The net proceeds from the Private Placement will be used to meet the Company's
short-term working capital requirements, thereby supporting the Company's
operational activities and strategic objectives. This is another important step
in the refocusing process of the Company initiated in 2024 and will strengthen
the Company significantly in its forthcoming efforts to secure funding to carry
through the contemplated clinical trials in the VAP indication.
The Private Placement is subject to approval from the board of directors. A
board meeting for this purpose is scheduled to be held tomorrow, Tuesday 25th
March 2025. The board of directors will also consider a proposal to increase the
share capital through conversion of accrued, but not paid, remuneration of NOK 1
066 207 to existing and former board members and a remaining debt item to two
suppliers by issuance of 30 463 054 new shares in the Company at a subscription
price equal to the Offer Price.
The Private Placement and the debt conversion will be resolved pursuant to the
authorization granted to the board of directors by the extraordinary general
meeting held on 31 July 2024.
The Company will have a share capital of NOK 44 808 339,88 divided by 2 240 416
994 shares each with a nominal value of NOK 0,02 following the contemplated
Private Placement and the debt conversion.

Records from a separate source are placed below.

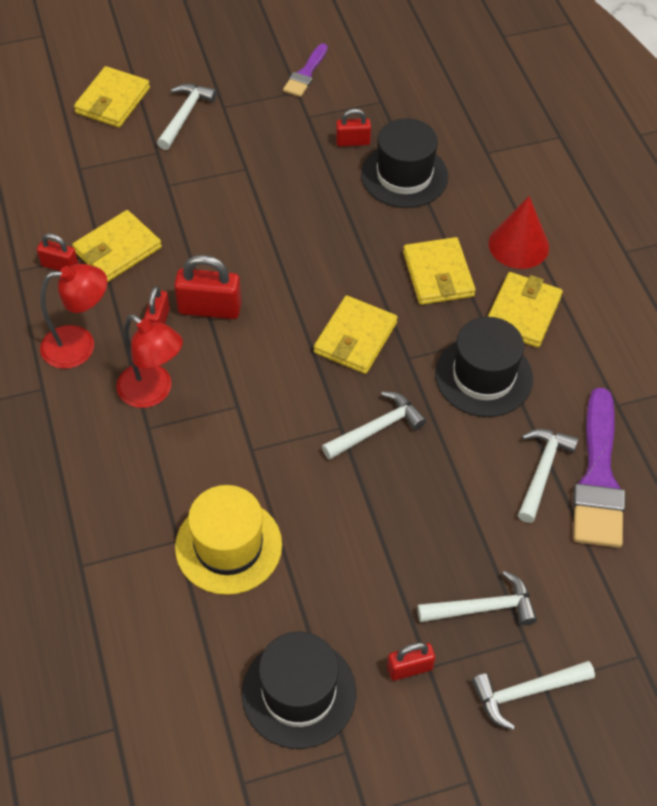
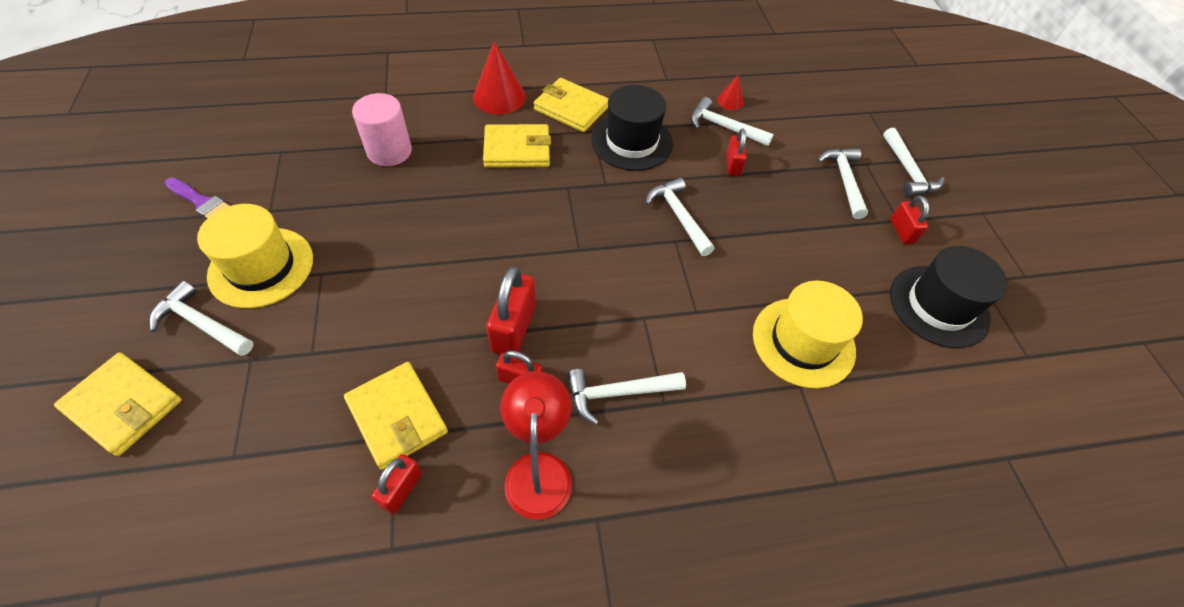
camera: 85 degrees left, 0 degrees up
(153, 392) = (618, 393): red lamp -> white hammer
(245, 131) = (261, 267): none -> yellow hat
(353, 142) = (326, 180): red padlock -> red padlock (732, 165)
(355, 338) = (576, 216): yellow wallet -> none
(404, 175) = (389, 151): black hat -> pink cylinder
(598, 478) = (730, 101): purple brush -> red cone

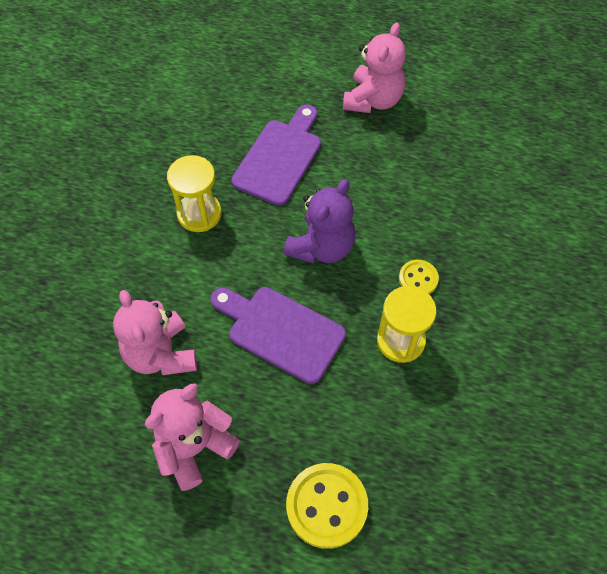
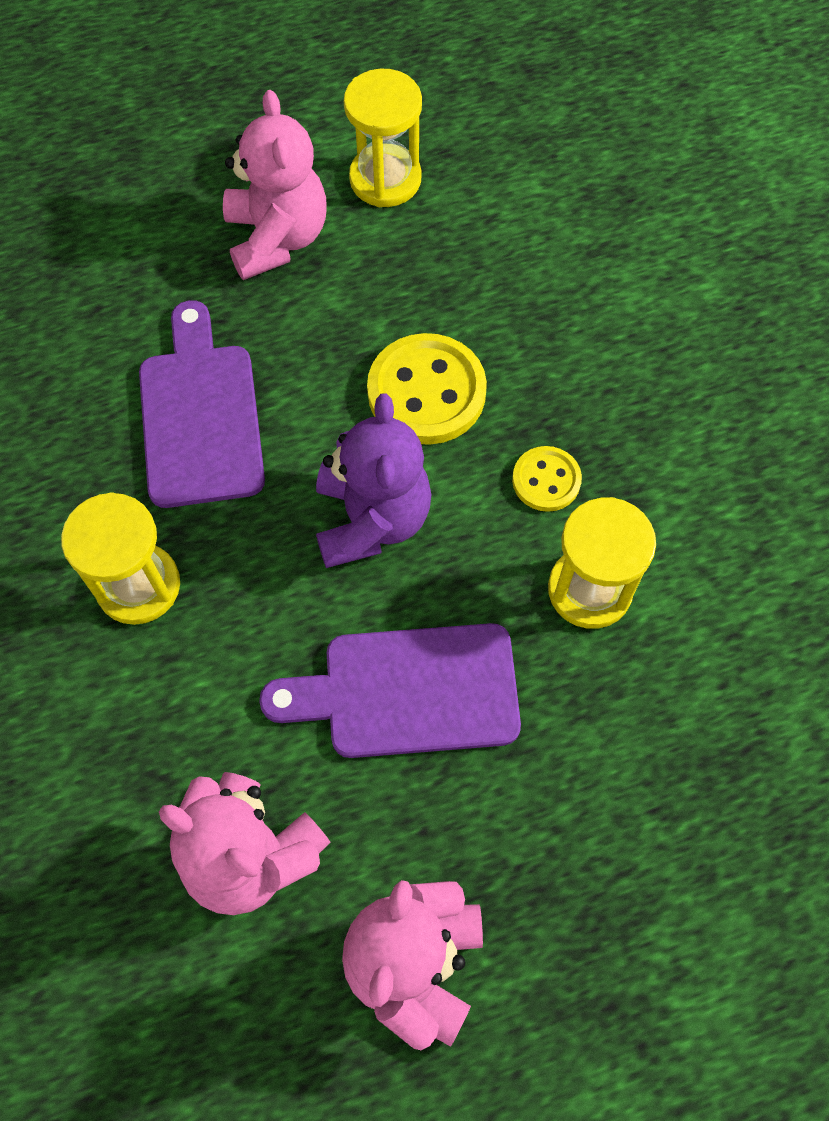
camera: 35 degrees left, 5 degrees up
(326, 506) = (668, 909): yellow button -> yellow button (426, 392)
(445, 100) = (385, 179): none -> yellow hourglass

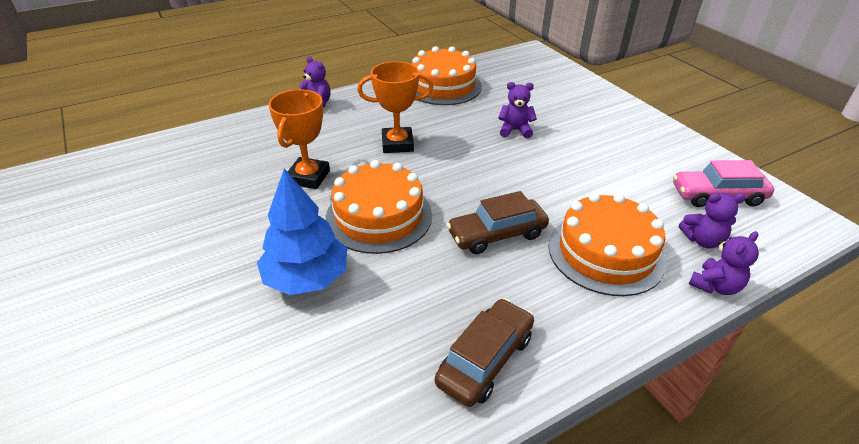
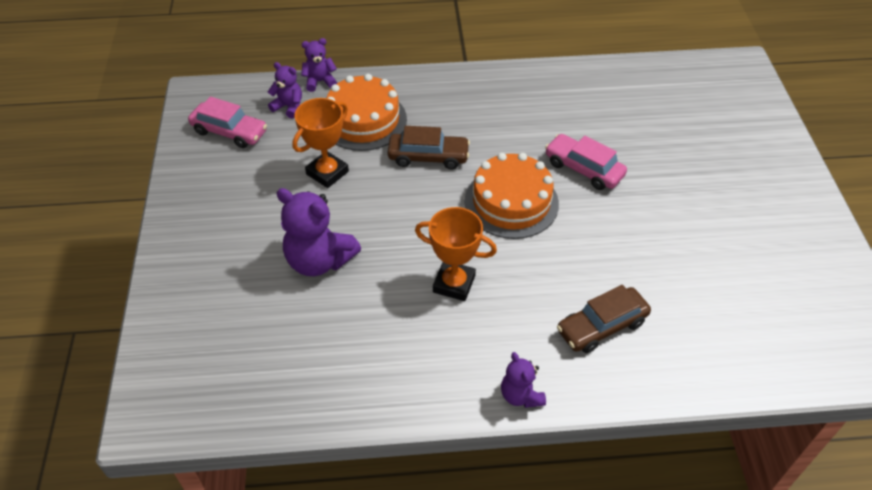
camera: 155 degrees left, 10 degrees up
(306, 278) = (583, 169): blue tree -> pink car
(308, 177) = (560, 267): orange trophy -> orange trophy (327, 173)
(443, 86) = (337, 376): orange cake -> none
(485, 359) = (491, 90): brown car -> brown car (601, 326)
(515, 130) = (319, 260): purple teddy bear -> purple teddy bear, size x1.81

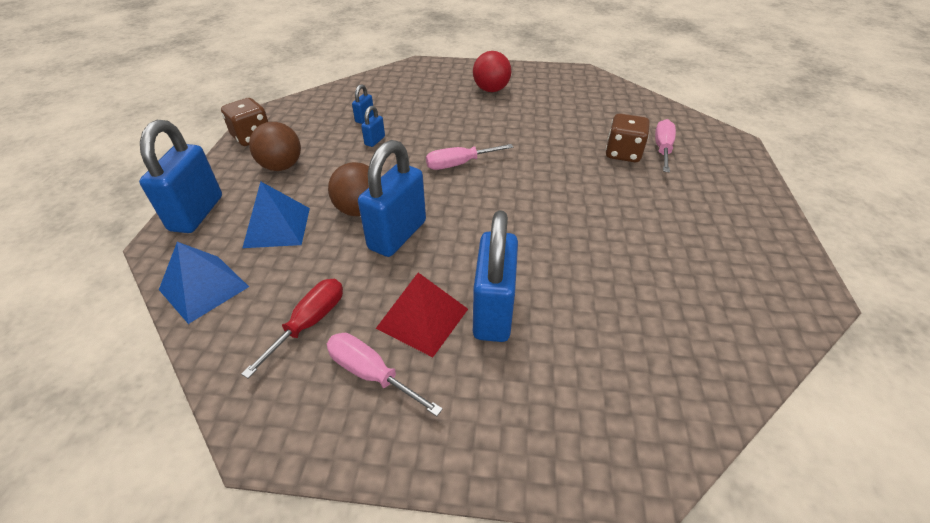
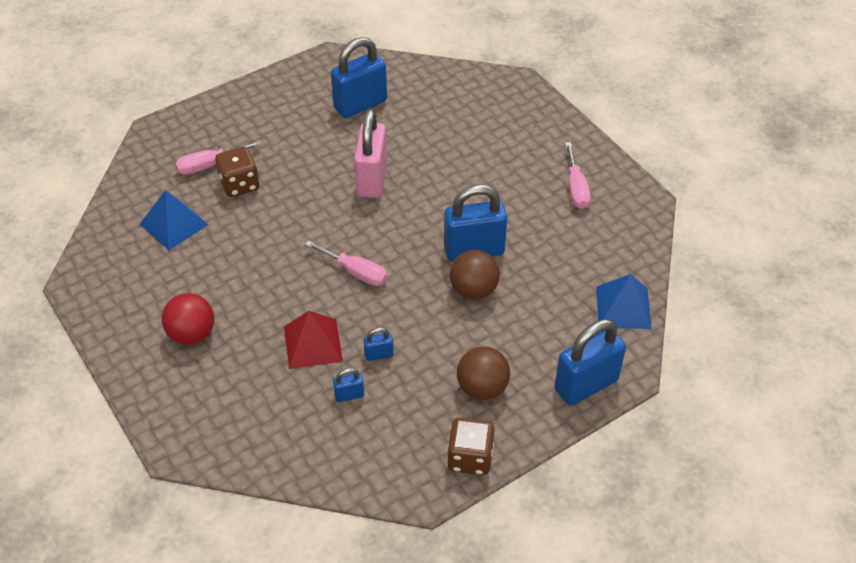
camera: 130 degrees left, 5 degrees up
(277, 227) = (541, 321): blue pyramid -> blue pyramid (173, 224)
(310, 323) = (581, 236): red screwdriver -> none
(422, 318) = (522, 192): red pyramid -> red pyramid (312, 343)
(493, 311) = (484, 167): blue padlock -> blue padlock (360, 105)
(558, 222) = (372, 179): none -> pink padlock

Deviation from shareholders' preferential rights
The Company has considered the contemplated Private Placement (and the debt
conversion) in light of the equal treatment principles under the Norwegian
Securities Trading Act and Oslo Børs' Oslo Rule Book II - Membership and Trading
Rules and Oslo Børs' Circular no. 2/2014, and is of the opinion that the waiver
of the preferential rights inherent in a private placement is considered
necessary in the interest of time and successful completion in order to secure
funding of the Company. Further, the Private Placement was launched after a
market sounding process with several investors (including both new investors and
existing shareholders) to reduce the transaction risk and the transaction
secures a market-based subscription (i.e 9,1% premium over the 7 days WWAP prior
to March 21st 2025). In addition, the Private Placement is limited and the
shareholders will be given the opportunity to participate in a later financing
round. Taking into consideration the time, costs, and expected terms of
alternative methods of securing the necessary funding, as well as the
contemplated later financing, the Company has concluded that completion of the
Private Placement, including the waiver of the preferential rights inherent to
the Private Placement, is in the common interest of the shareholders of the
Company.
This information is considered to be inside information pursuant to the EU
Market Abuse Regulation and is subject to the disclosure requirements pursuant
to section 5-12 the Norwegian Securities Trading Act.